▶ _Extracted records_
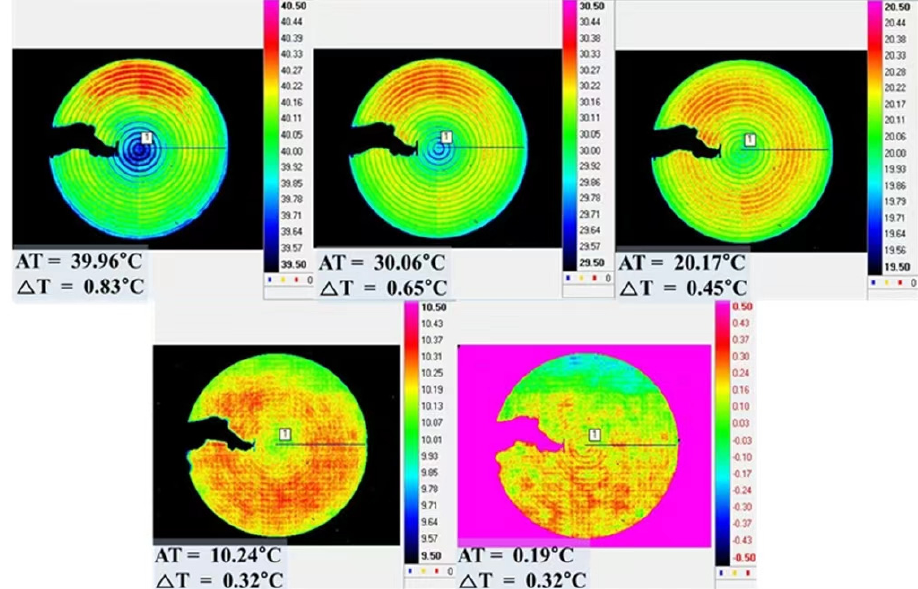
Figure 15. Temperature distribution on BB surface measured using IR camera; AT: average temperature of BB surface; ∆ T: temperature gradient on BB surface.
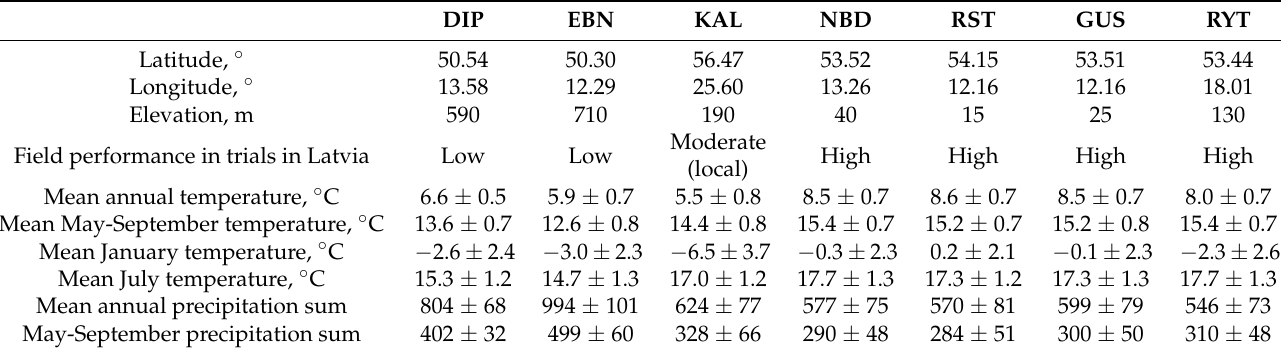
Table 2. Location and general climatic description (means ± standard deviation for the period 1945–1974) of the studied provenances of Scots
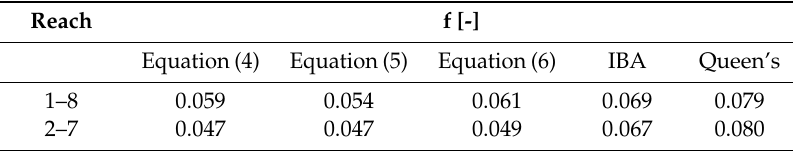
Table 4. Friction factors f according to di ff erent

...

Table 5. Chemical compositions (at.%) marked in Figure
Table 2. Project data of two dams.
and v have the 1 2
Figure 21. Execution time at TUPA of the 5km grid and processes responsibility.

--

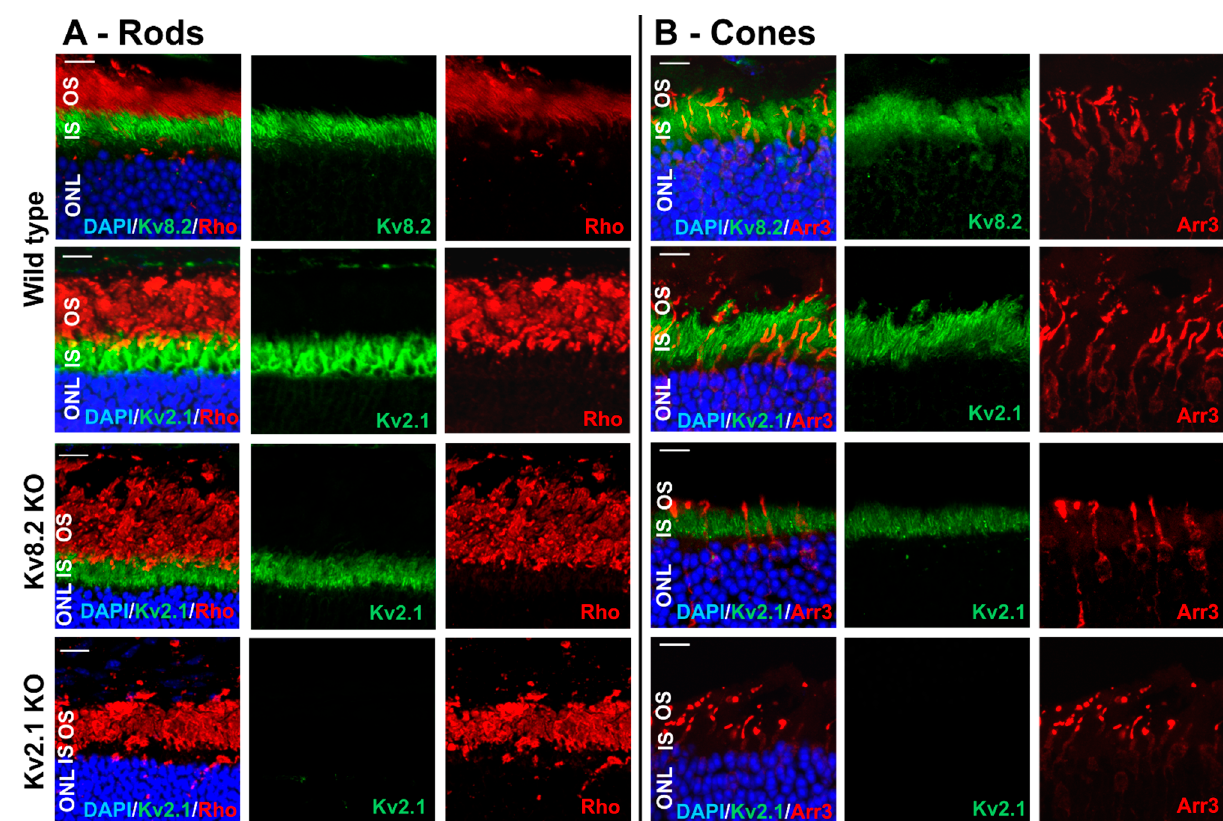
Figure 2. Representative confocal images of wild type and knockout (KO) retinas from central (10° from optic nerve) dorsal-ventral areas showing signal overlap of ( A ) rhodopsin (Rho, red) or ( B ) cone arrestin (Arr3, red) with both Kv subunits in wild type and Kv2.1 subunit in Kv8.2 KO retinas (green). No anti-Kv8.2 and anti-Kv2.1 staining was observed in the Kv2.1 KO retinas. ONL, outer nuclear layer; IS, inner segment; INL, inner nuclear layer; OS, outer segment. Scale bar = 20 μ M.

▶ _Prompt_
Only the lines above starting with the line with "Figure 15. Temperature" and going on through the line with "Table 4. Friction" belong in the answer; repeat them exactly, minus any picture.

▶ _Your response_
Figure 15. Temperature distribution on BB surface measured using IR camera; AT: average temperature of BB surface; ∆ T: temperature gradient on BB surface.
Table 2. Location and general climatic description (means ± standard deviation for the period 1945–1974) of the studied provenances of Scots
Table 4. Friction factors f according to di ff erent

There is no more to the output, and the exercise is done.